Identifisering av ikkje-kodande RNA ved hjelp av samvariansmodellar

Thingnes, Josef

Master thesis

View/Open

opg.pdf (1.707Mb)

Year

2004

Abstract

Goal

This master thesis is a part of a RNA-project at Rikshospitalet, Oslo, Norway. The overall goal of this project is to make a general search tool for finding non-coding RNA-genes in genomic sequences. This task is identified to be harder and more complex than to search for protein-coding genes. The goal of this particular study is to find the best ways to search for homologs of known non-coding RNA-genes.

Background

Functional RNA are important but not well known regulators, catalysts and even enzymes in living cells (Eddy 2001; Mattick 2001; Storz 2002; Hershberg et al. 2003). These molecules are the result of so called non-coding RNA-genes (ncRNA-genes).

One well-known way to look for new genes in a genomic sequence is to look for homologs of already known genes for example from another organism. Two genes are defined as homologs if they have evolved from a common ancestor. A program checking for homology is looking for conserved parts between the two genes. In ncRNA-genes the secondary structure of the RNA-molecule is often more conserved than the sequence itself. The covariance model (CM) (Eddy and Durbin 1994) captures this conserved structure of a family of ncRNA-genes. The CM also provides an algorithm package that allows users to search for new members of this family.

Methods

In this thesis I have studied different kinds of homology search in general and the use of CM in particular. Four different but connected tests are completed. First a search-program, tRNAscan-SE (Lowe and Eddy 1997), that looks for tRNA-genes by employing a CM is tested on the complete genome of Escherichia coli. Next I have made CM training-sets for two other genes spf and ssrA by doing homology searches with the program ParAlign (Rognes 2001). A part of the covariance model is implemented and tested on these training-sets as well as handmade test data. In the end a change in the model is made to improve the model’s ability to predict secondary structure.

Results

Through studies of the theory in the field and the four tests, I have obtained knowledge that will be a god guide for developing a general search tool. Even though the model has its drawbacks, it is clear that a general search tool has to employ a CM.

Referanses

Eddy, SR (2001). Non-coding RNA genes and the modern RNA world. Nature Reviwes Genetics 2 (12): 919-29.

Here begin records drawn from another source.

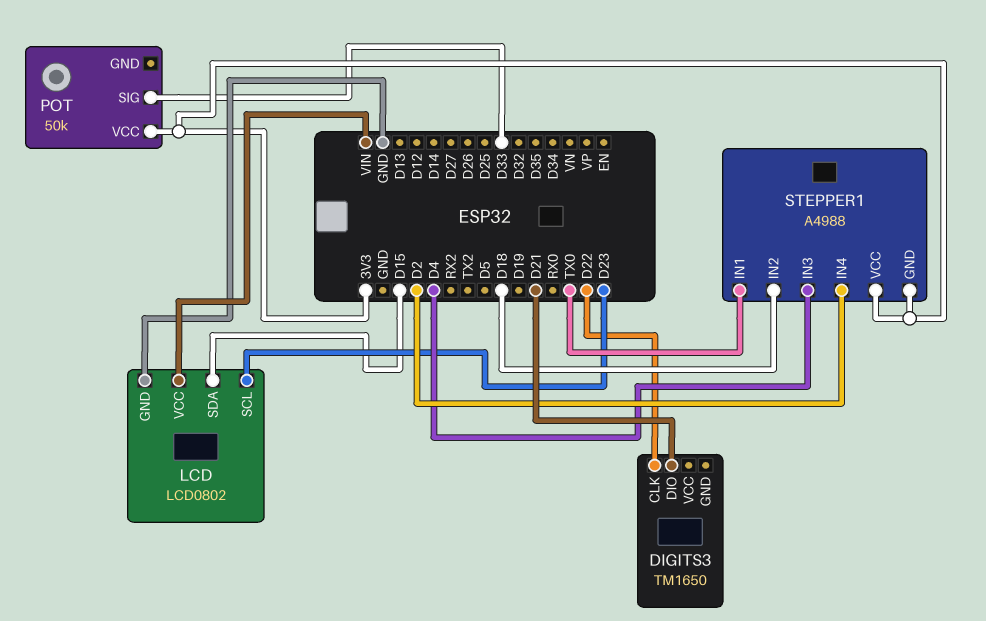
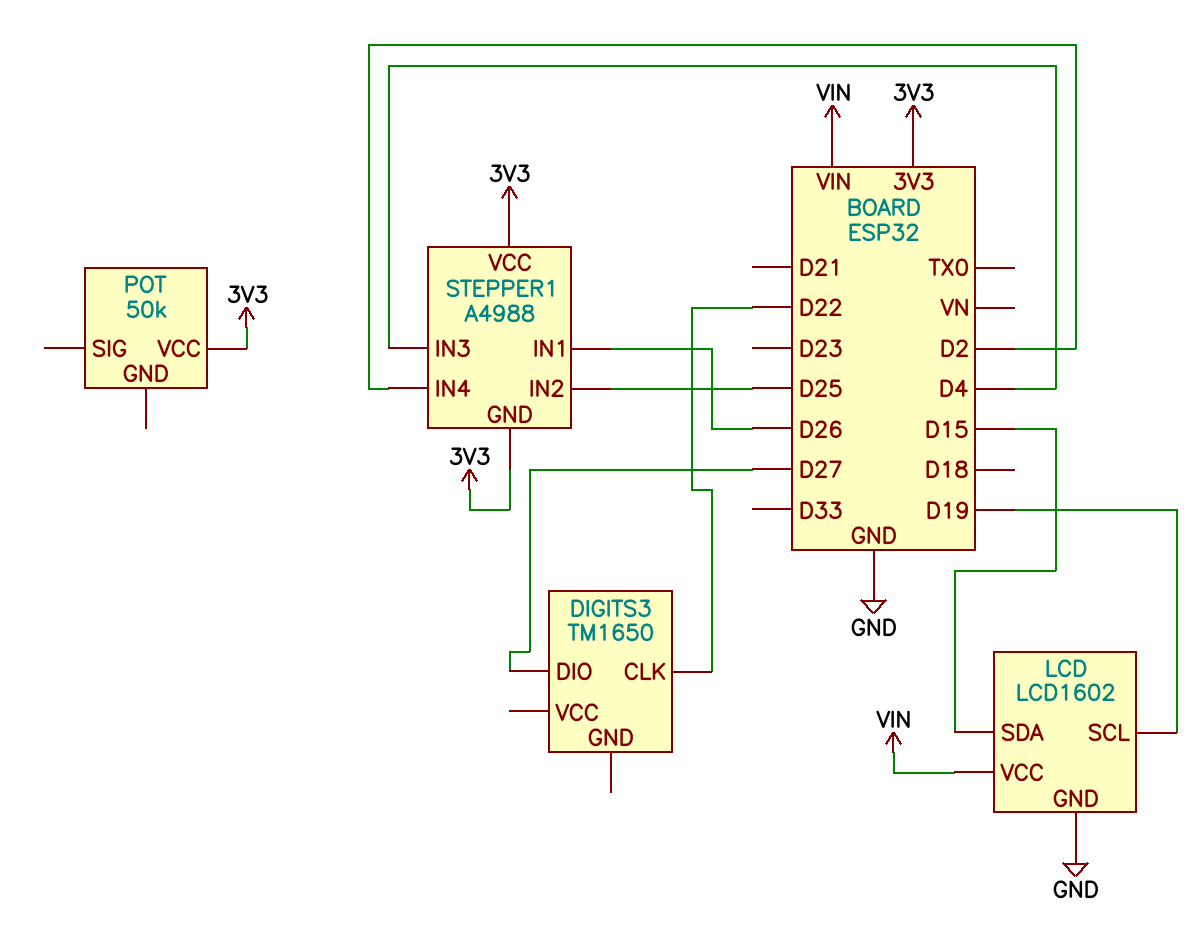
DIGITS3 pin DIO: D21 -> D27
LCD: LCD0802 -> LCD1602
LCD pin SCL: D23 -> D19
POT pin SIG: D33 -> none
STEPPER1 pin IN1: TX0 -> D26
STEPPER1 pin IN2: D18 -> D25

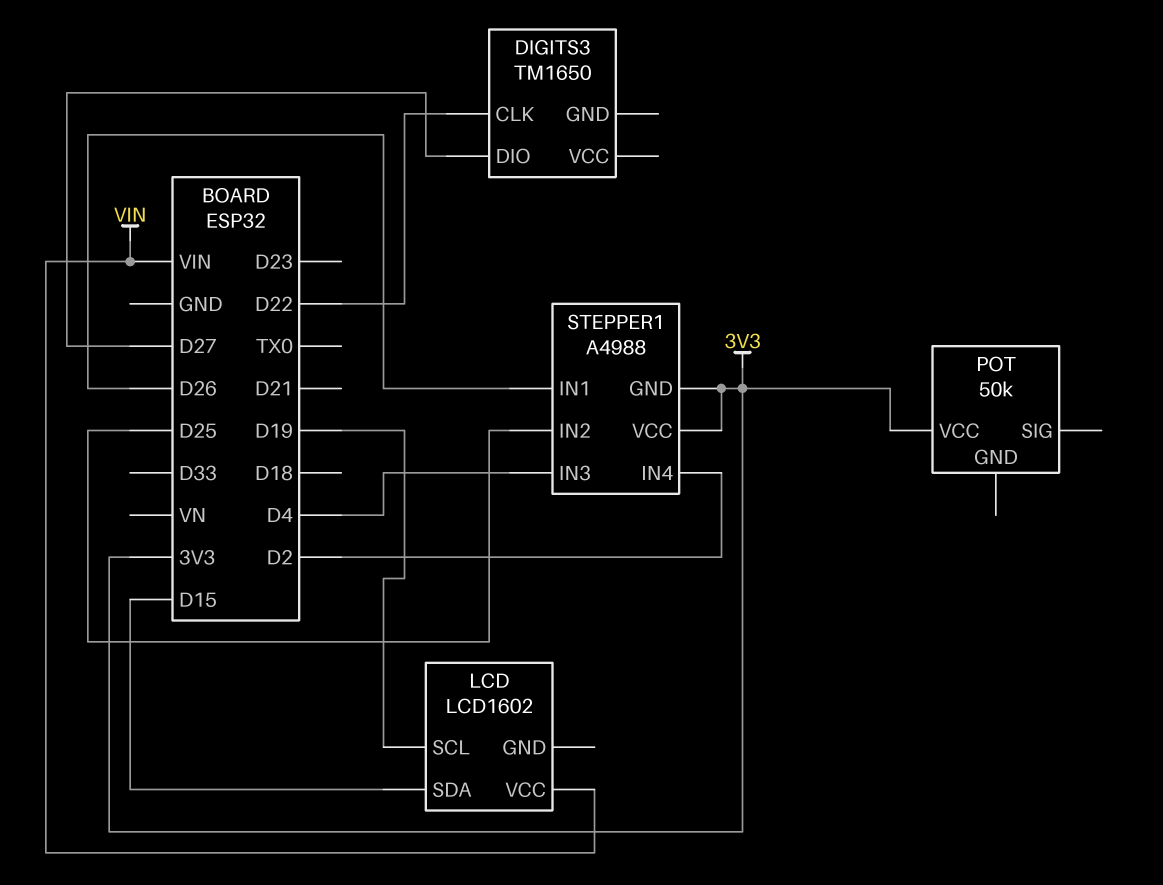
LCD pin GND: GND -> none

Eddy, SR and Durbin, R (1994). RNA sequence analysis using covariance models. Nucleic Acids Research 22 (11): 2079-2088.

Hershberg, R, Altuvia, S and Margalit, H (2003). A survey of small RNA-encoding genes in Escherichia coli. Nucleic Acids Research 31 (7): 1813-1820.

Lowe, T and Eddy, SR (1997). tRNAscan-SE: a program for improved detection of transfer RNA genes in genomic sequence. Nucleic Acids Research 25 (5): 955-964.

Mattick, JS (2001). Non-coding RNAs: the architects of eukaryotic complexity. European Molecular Biology Organization Reports 2 (11): 986-91.

Rognes, T (2001). ParAlign: a parallel sequence alignment algorithm for rapid and sensitive database searches. Nucleic Acids Research 29 (7): 1647-1652.

Storz, G (2002). An Expanding Universe of Noncoding RNAs. Science 244: 1260 - 1263.